Can graph theory predict the World Cup winner?

We hear a lot of success stories about how graph theory can make stunning predictions, from recommendation engines for shopping websites to fraud and criminal investigation. So this week we decided to put it to the test on something that really matters – who is going to win the 2018 FIFA World Cup?

We’re down to the last 16 teams, so we’ve got a one in sixteen chance of getting it right. That’s got to be worth a shot!

Step 1: Load the data

The starting point is a dataset, and in this case we’ve used a dataset scraped from Wikipedia by Paul Campbell. This data simply links players to the club sides they play for, and tells us which country they hail from. Perfect for graph analysis – thanks Paul.

The next step was to load the dataset into our visualization application, and add a bit of color. The model we went for is as simple as this:

Our visual model
Our visual model

Step 2: Unleash the power of combos

There’s absolutely no information about how good a player is, or how good their club sides are. Just who plays for which team. Not enough, you’d think, to get us close to predicting a winning country. But when we bring it all together, and use a bit of Cambridge Intelligence product magic to group players by their country into circular combo nodes this is what we get:

2018 World Cup players grouped by country
2018 World Cup players grouped by country

Notice anything? Well, for a start, some of those countries have a lot of what graph theorists might call ‘leaf nodes’ – nodes that are not connected to anything else. Here’s Peru, for example:

Peru World Cup 2018 squad
Peru World Cup 2018 squad

This shows that most of Peru’s squad play for local clubs who don’t have any other world cup players in their side. Probably not good for Peru, and sure enough they didn’t make it past the group stage.

Belgium, on the other hand, have an incredible squad of players who compete in the English, French, German, Italian and Spanish top league teams, and those teams boast many other international legends.

Belgium World Cup 2018 squad
Belgium World Cup 2018 squad

So what makes Belgium more ‘interesting’ from a network point of view than Peru? In graph theory, we have a word for this: centrality.

Step 3: Predict the winner using centrality

Centrality is a measure of how central a node is to the rest of the network, and by ranking World Cup sides by their centrality score, we might have a shot at predicting the winners. Let’s try…

The first step is to choose a measure. There’s more than one kind of centrality. Degree centrality, for example, counts the number of edges or links from a node and uses that to score the node. That one’s certainly not going to work here – every team has 23 players in their squad so every country will have a degree centrality of roughly 23, if our dataset is accurate.

We need something that looks at the bigger picture, and one such measure is Eigenvector Centrality. Simply put, it scores each node based on the number of connections, and it weights those connections based on how well-connected the nodes at the ends of those connections are… and so on. In Peru’s case, there’s not much “and so on”, but for other teams they will gain importance the more important their connections are.

What does that mean in footballing terms? It means that countries who have players who play for clubs who themselves have many players who are good enough to play for good countries who boast other good players… Well, you get the idea. All that recursion means we roll up a huge amount of information about the network in one score.
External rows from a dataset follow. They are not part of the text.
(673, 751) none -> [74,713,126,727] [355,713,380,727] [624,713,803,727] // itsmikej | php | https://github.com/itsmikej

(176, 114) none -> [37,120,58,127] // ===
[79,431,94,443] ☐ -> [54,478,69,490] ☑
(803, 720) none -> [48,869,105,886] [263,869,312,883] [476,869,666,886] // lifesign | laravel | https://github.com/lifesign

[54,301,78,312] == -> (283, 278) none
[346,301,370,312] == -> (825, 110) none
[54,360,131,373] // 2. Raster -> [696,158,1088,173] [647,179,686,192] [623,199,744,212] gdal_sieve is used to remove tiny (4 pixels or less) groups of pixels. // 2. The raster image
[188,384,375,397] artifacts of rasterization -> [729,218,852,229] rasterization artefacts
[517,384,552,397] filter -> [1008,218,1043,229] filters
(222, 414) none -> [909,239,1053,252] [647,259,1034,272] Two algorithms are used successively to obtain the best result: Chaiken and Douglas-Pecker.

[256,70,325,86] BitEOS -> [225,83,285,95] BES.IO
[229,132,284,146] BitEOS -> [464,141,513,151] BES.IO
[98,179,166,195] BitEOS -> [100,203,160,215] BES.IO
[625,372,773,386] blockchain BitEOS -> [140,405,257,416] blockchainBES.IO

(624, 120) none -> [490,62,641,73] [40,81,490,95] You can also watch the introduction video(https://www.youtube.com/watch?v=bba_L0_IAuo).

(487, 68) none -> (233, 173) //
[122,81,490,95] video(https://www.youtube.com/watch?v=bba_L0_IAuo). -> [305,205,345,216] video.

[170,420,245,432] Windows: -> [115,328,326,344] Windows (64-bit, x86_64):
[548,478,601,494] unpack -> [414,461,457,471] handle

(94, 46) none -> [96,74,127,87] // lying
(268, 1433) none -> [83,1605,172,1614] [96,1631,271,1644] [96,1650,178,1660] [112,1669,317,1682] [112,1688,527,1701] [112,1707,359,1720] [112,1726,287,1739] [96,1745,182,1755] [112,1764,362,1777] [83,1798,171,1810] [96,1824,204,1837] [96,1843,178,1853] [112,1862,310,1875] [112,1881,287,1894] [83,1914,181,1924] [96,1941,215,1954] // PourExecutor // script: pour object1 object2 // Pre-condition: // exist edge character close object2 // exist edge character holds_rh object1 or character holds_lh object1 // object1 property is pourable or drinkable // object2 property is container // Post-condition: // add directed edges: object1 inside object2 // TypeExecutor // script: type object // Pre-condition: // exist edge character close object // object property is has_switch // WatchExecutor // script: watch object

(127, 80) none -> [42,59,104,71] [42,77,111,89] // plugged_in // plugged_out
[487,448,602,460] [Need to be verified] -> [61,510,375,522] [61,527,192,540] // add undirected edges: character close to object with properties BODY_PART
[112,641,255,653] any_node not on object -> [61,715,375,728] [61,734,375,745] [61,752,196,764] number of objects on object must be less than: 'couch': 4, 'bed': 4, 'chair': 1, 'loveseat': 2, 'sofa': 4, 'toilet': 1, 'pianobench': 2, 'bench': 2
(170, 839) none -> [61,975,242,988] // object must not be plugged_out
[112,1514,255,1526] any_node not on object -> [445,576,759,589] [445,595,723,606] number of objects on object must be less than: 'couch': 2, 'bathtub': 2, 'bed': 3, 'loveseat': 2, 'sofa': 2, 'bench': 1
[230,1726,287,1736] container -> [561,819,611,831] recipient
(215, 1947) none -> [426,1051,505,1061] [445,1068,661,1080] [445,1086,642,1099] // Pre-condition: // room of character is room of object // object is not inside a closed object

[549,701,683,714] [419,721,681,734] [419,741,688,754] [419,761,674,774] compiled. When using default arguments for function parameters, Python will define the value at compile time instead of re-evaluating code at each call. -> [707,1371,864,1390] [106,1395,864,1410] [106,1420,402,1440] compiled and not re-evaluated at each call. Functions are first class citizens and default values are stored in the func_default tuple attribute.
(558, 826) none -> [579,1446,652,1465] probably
So, we asked our graph visualization toolkit to calculate the Eigenvector Centrality of the clubs in our combined network, and rank them by score. The top five are, from top to bottom:

  1. France
  2. Belgium
  3. Germany
  4. Argentina
  5. Croatia

Not even graph theory managed to predict Germany’s shock defeat this week, but the other four teams made it to the last sixteen, which is not bad considering we’ve made this prediction with absolutely no data on how good a player or a team is, the difficulty of the first round groups they were placed in, or the unpredictability of the new ‘Video Assistant Referee’ in this year’s tournament.

Nope, this is entirely based on networks – the links which tell us which clubs have signed which players. We don’t even have data on how successful those clubs are – but the magic of eigenvector centrality is that we can infer how successful they are just by their ability to buy players who themselves are connected to high scoring countries.

There you have it. If you want to back graph theory (and who wouldn’t?), then you should be getting behind France this year. Allez les bleus!